Oregon’s Low Emission Vehicle rules are cost effective
Rules setting standards for reduced emissions will increase the average cost of new cars and trucks. However, savings from the reduced operating expenses of more efficient vehicles will more than offset any increased up-front costs. New car and truck owners can expect “off-the-lot” savings—savings that begin the first month of ownership. In addition, because Oregon has no petroleum producing industry, dollars spent on fuel quickly leave the state. Dollars saved on fuel will circulate within the state for a longer period and will help multiply the overall benefits to Oregon’s economy.
Oregon’s rules reinforce federal requirements
The requirements of the California and national programs are closely related because they were produced by the same rule negotiation between auto manufacturers with state and federal regulators. Oregon’s adoption of the Low Emission Vehicle III regulations is important because it ensures the greenhouse gas emission limits will remain in force even if efforts to weaken or repeal the federal rules succeed.
An important part of Oregon’s greenhouse gas reduction goals
The Low Emission Vehicle program was one of the first significant actions taken toward Oregon’s goal of reducing greenhouse gas emissions 75 percent by 2050. When the program is fully implemented by 2025, the fleet average greenhouse gas emissions of new light vehicles will be 51 percent lower than the average emissions in 2008, before the program began.

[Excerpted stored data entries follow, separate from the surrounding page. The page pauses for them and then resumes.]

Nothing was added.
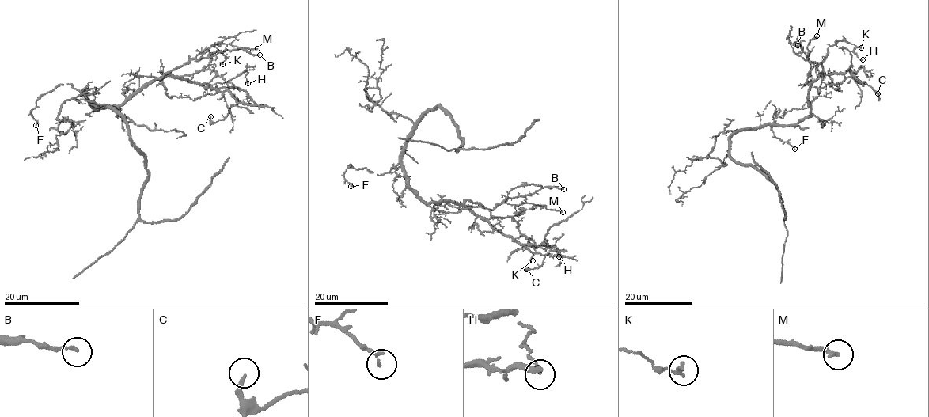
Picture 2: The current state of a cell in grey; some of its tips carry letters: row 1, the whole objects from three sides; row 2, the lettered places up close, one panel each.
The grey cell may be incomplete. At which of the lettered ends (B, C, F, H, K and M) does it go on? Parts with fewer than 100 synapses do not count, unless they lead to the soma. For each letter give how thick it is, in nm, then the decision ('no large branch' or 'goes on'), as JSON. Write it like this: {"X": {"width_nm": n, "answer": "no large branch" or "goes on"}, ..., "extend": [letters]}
{"B": {"width_nm": 150, "answer": "no large branch"}, "C": {"width_nm": 220, "answer": "no large branch"}, "F": {"width_nm": 180, "answer": "no large branch"}, "H": {"width_nm": 130, "answer": "no large branch"}, "K": {"width_nm": 140, "answer": "no large branch"}, "M": {"width_nm": 240, "answer": "no large branch"}, "extend": []}

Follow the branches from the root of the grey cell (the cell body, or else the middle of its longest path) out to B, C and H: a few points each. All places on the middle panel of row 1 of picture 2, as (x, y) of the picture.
B: (404, 144), (405, 182), (426, 202), (469, 200), (493, 210), (544, 187), (563, 189)
C: (404, 144), (401, 170), (405, 182), (423, 200), (460, 202), (513, 240), (548, 248), (544, 263), (526, 269)
H: (404, 144), (401, 170), (405, 182), (423, 200), (460, 202), (499, 232), (522, 244), (554, 245), (559, 256)

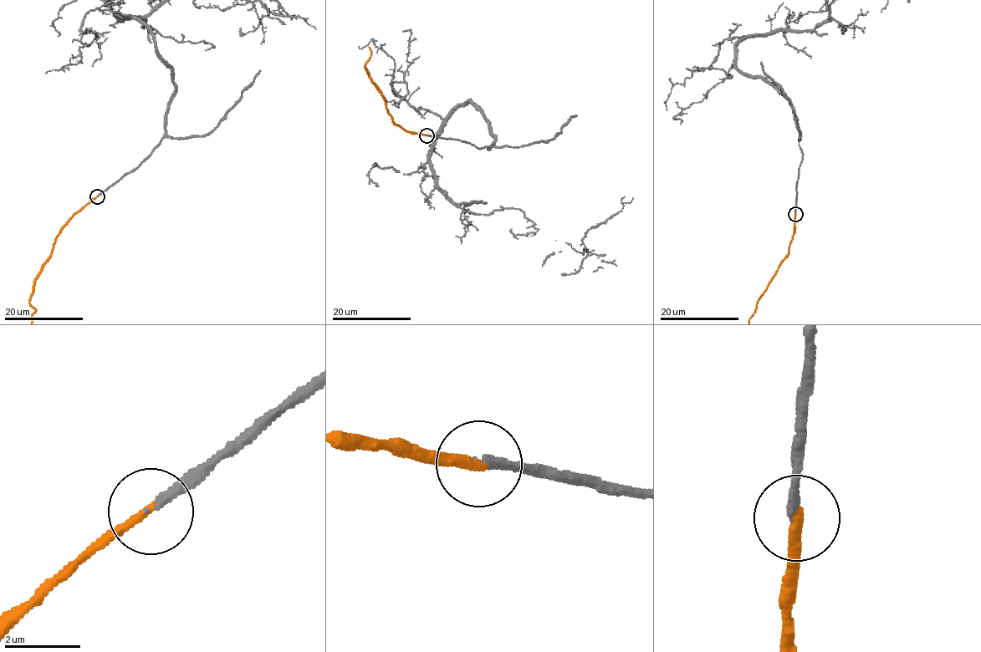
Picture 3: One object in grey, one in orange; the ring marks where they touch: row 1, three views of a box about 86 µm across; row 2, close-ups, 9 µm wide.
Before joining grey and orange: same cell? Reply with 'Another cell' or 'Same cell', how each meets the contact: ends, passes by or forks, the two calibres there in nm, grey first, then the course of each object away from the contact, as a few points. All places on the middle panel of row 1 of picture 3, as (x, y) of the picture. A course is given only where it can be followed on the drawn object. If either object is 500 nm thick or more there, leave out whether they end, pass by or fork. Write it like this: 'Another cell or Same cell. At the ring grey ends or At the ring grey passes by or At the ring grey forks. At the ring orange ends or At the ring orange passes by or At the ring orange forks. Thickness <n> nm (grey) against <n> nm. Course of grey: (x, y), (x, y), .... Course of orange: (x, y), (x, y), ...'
Same cell. At the ring grey ends. At the ring orange ends. Thickness 200 nm (grey) against 240 nm. Course of grey: (426, 134), (488, 150), (483, 111), (470, 101), (447, 121), (434, 181), (557, 247), (575, 249), (632, 197)

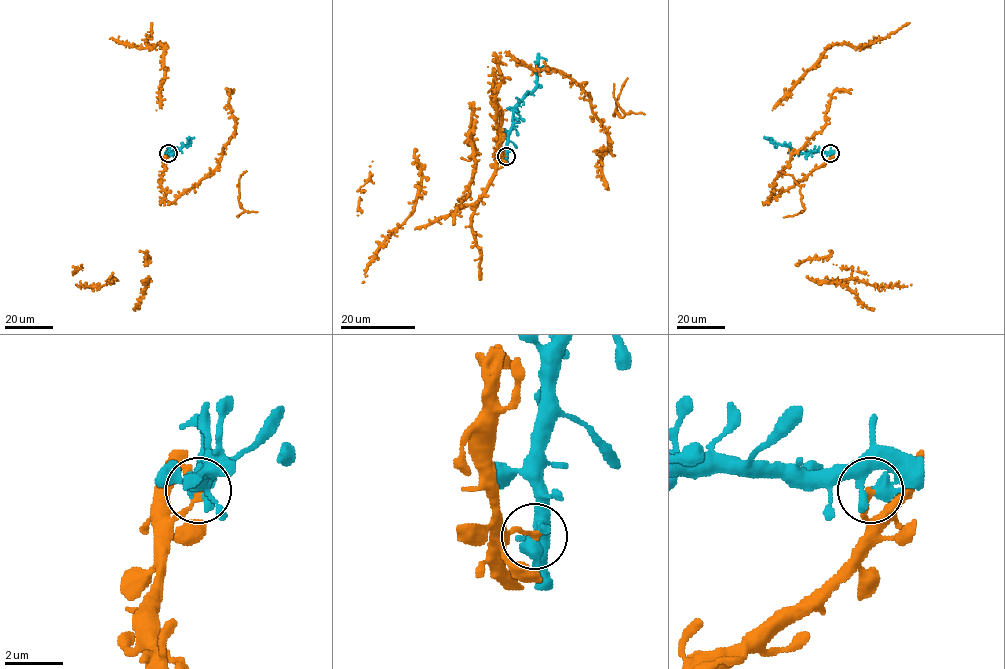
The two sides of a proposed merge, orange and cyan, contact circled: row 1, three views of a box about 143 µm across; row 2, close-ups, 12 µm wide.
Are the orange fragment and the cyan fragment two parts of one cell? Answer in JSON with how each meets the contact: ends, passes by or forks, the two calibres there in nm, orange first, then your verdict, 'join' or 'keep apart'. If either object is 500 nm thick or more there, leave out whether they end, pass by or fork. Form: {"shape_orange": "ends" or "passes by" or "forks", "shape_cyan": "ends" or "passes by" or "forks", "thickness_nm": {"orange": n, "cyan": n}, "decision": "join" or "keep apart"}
{"thickness_nm": {"orange": 190, "cyan": 500}, "decision": "keep apart"}

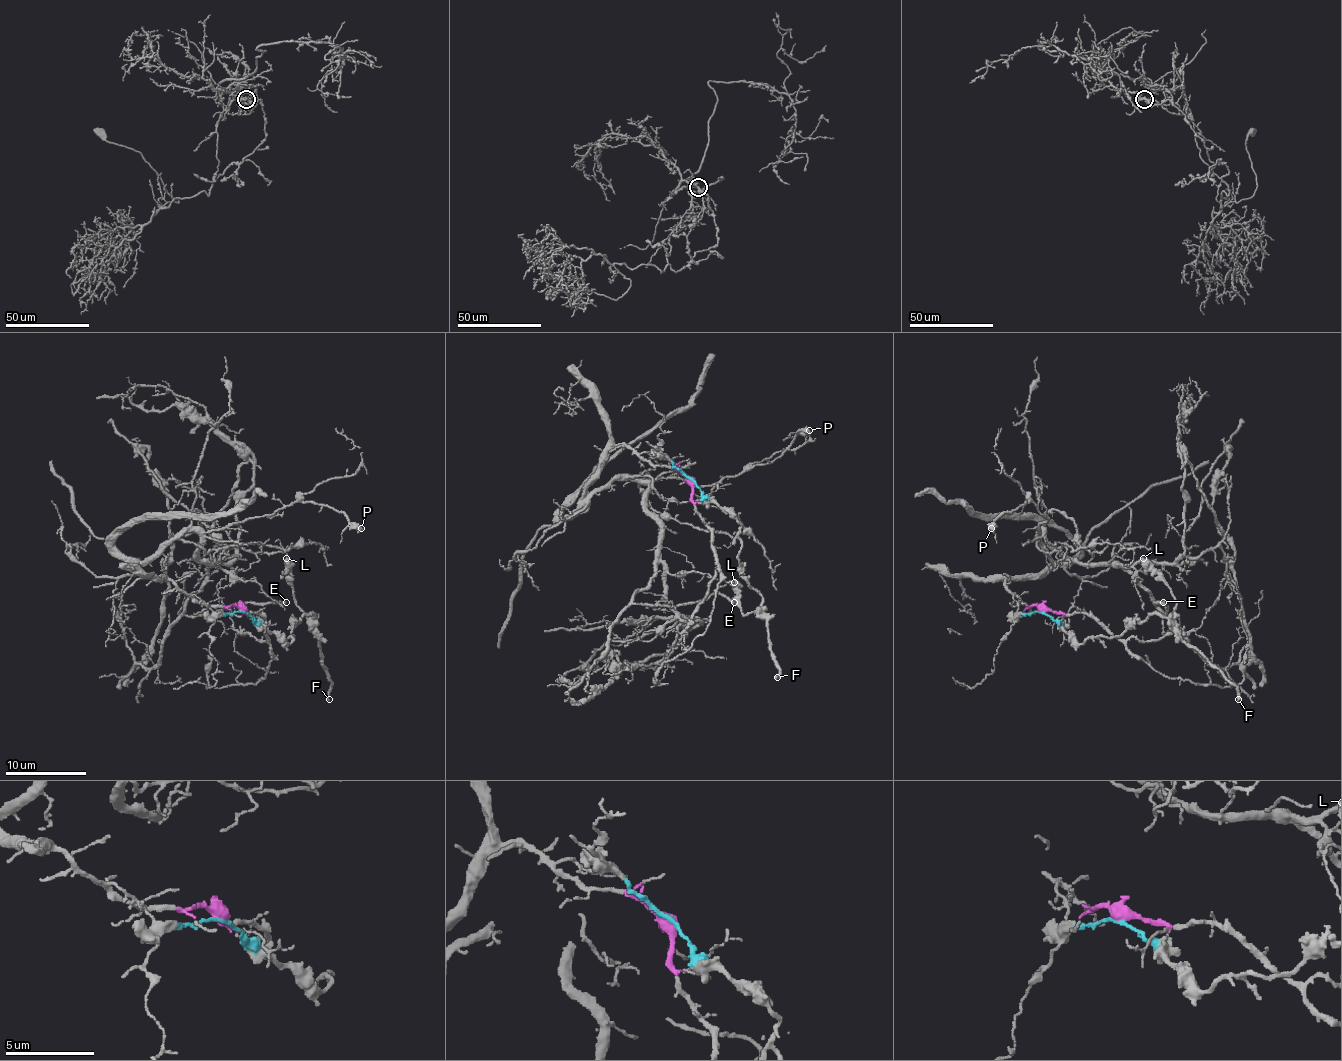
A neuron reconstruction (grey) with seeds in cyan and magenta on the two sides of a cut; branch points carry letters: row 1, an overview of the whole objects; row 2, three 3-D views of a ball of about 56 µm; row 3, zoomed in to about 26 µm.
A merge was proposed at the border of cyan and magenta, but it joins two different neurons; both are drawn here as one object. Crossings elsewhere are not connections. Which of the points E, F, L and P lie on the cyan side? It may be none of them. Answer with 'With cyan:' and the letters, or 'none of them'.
With cyan: F, L

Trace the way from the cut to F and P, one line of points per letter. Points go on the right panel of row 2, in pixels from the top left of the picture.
F: (1040, 612), (1081, 643), (1114, 637), (1140, 624), (1148, 614), (1162, 614), (1231, 683), (1238, 700)
P: (1040, 612), (1006, 582), (1038, 578), (1051, 565), (1038, 529), (1046, 517), (1032, 502), (1020, 504), (992, 529)

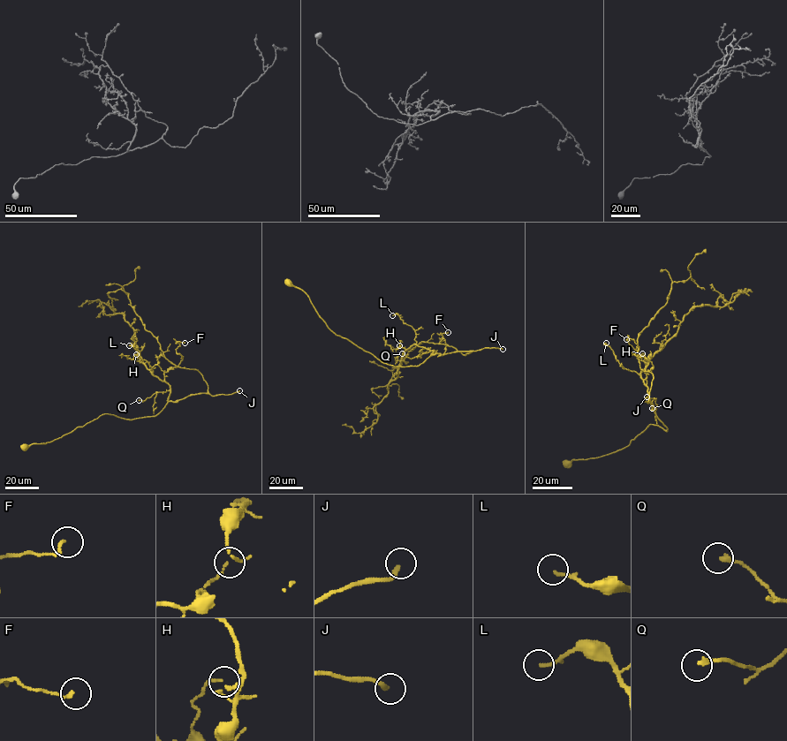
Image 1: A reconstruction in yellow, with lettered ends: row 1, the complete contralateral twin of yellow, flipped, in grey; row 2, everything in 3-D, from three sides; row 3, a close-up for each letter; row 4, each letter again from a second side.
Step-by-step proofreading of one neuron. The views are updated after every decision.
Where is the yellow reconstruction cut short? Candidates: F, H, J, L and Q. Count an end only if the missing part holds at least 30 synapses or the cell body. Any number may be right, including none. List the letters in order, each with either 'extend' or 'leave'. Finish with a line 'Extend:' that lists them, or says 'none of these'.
F: extend
H: leave
J: extend
L: leave
Q: leave
Extend: F, J

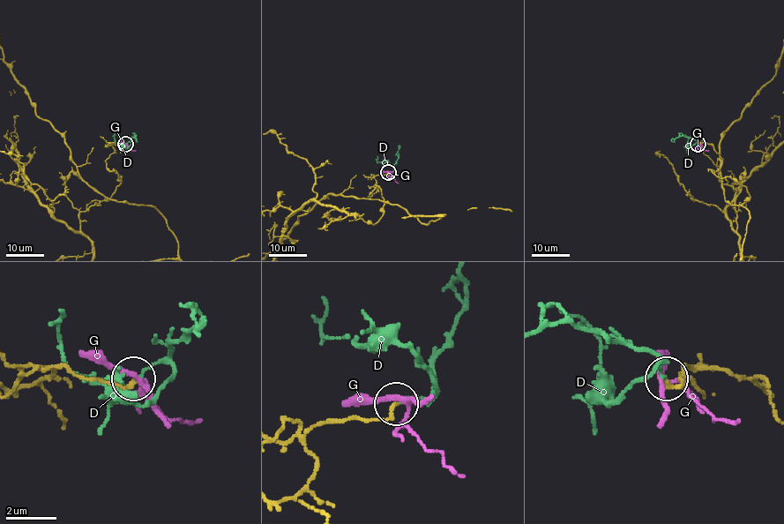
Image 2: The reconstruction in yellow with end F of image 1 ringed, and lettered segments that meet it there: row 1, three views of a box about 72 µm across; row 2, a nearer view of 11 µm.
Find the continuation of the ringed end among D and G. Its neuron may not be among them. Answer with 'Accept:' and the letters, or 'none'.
Accept: D

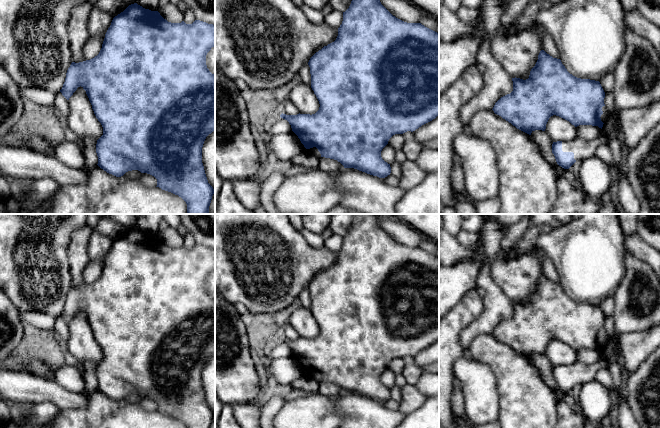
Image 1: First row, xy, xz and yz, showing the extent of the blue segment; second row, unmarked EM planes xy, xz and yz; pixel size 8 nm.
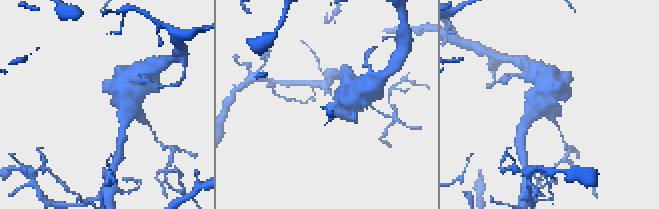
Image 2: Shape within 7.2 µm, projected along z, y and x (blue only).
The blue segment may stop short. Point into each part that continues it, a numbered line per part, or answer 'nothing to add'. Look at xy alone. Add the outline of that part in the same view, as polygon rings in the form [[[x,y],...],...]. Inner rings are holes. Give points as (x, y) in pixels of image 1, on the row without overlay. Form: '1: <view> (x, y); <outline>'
nothing to add

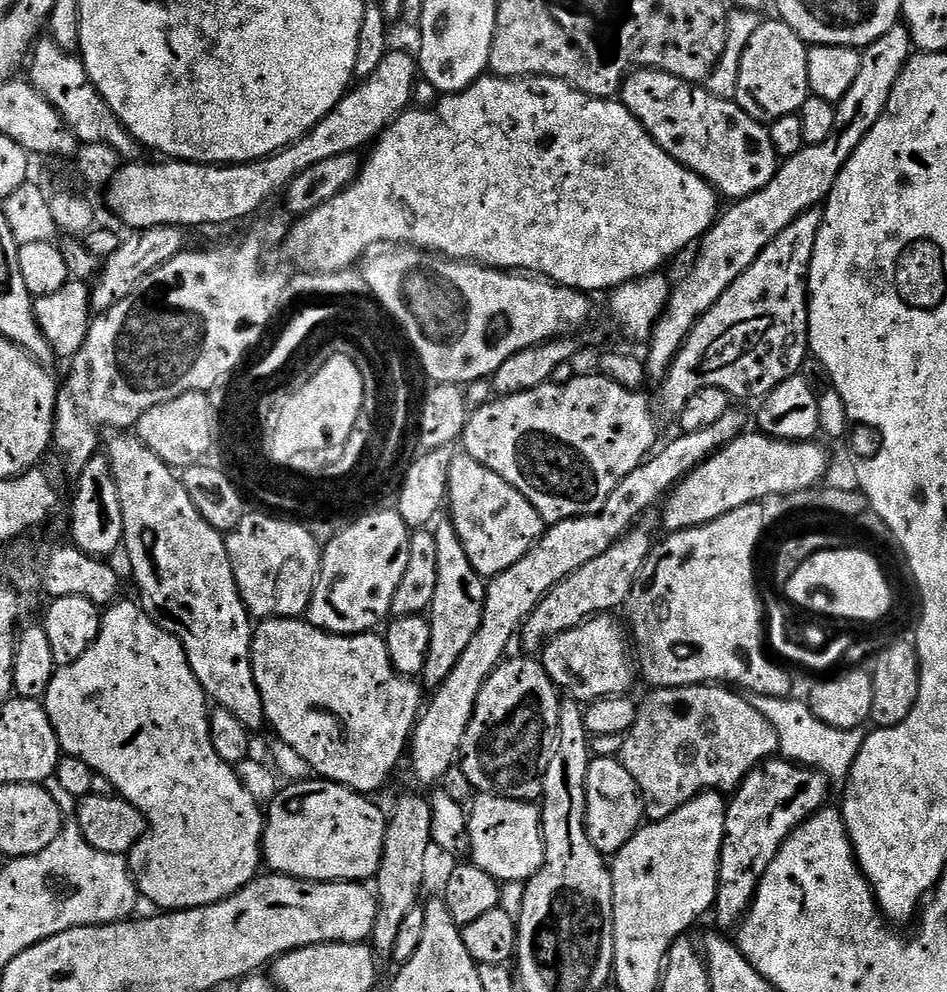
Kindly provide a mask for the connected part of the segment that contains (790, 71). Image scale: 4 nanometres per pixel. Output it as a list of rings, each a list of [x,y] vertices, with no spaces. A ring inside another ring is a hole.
[[[779,18],[758,25],[753,30],[752,37],[745,42],[744,53],[740,56],[740,69],[736,72],[735,101],[746,104],[746,96],[802,94],[802,90],[811,91],[808,49],[809,45],[805,44],[803,38]],[[756,88],[760,90],[756,92]],[[792,88],[800,88],[800,92],[792,92]]]

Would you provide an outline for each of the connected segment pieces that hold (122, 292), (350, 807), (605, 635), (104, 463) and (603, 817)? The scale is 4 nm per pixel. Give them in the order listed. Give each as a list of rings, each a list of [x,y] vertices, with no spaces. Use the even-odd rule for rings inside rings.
[[[154,226],[143,229],[139,234],[129,236],[132,237],[120,243],[114,254],[110,254],[103,261],[100,271],[91,281],[93,313],[108,312],[114,306],[118,306],[118,302],[122,302],[122,298],[129,296],[138,286],[138,282],[146,278],[146,274],[158,270],[158,266],[170,262],[170,258],[174,258],[179,252],[189,247],[189,233],[178,226]]]
[[[309,778],[281,787],[271,803],[267,805],[264,817],[264,842],[262,860],[273,873],[294,876],[297,880],[318,880],[321,882],[368,882],[373,879],[382,862],[384,839],[388,822],[386,812],[375,804],[375,799],[335,784],[332,780]]]
[[[608,614],[594,616],[591,620],[585,620],[577,628],[552,637],[543,645],[543,666],[565,697],[591,702],[603,700],[606,696],[619,696],[629,691],[627,688],[632,684],[634,660],[633,657],[632,660],[628,657],[630,644],[626,639],[625,629],[623,632],[611,620],[612,618]]]
[[[97,454],[86,462],[86,466],[78,473],[76,498],[72,502],[72,540],[71,543],[81,548],[86,554],[101,558],[111,557],[111,552],[120,552],[124,543],[124,523],[122,522],[122,502],[118,498],[118,482],[112,473],[111,462],[107,455]]]
[[[595,757],[589,763],[586,778],[586,802],[588,803],[588,837],[602,854],[615,854],[630,842],[630,838],[642,827],[645,819],[640,791],[630,778],[630,770],[619,759]]]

The Low Emission Vehicle program was one of the first significant actions taken toward Oregon's goal of reducing greenhouse gas emissions 75 percent by 2050. When the program is fully implemented by 2025, the fleet average greenhouse gas emissions of new light vehicles will be 51 percent lower than the average emissions in 2008, before the program began.
Federal Tier 3 rules
In March 2014, EPA finalized federal regulations that mirror Low Emission Vehicle III emission limits for traditional tailpipe pollutants that Oregon previously adopted. However, EPA’s “Tier 3” rules provide an important benefit to Oregon by reducing the amount of sulfur in gasoline to 10 parts per million. That limit is needed for catalytic converters to operate most efficiently and for vehicles to meet their designed requirements.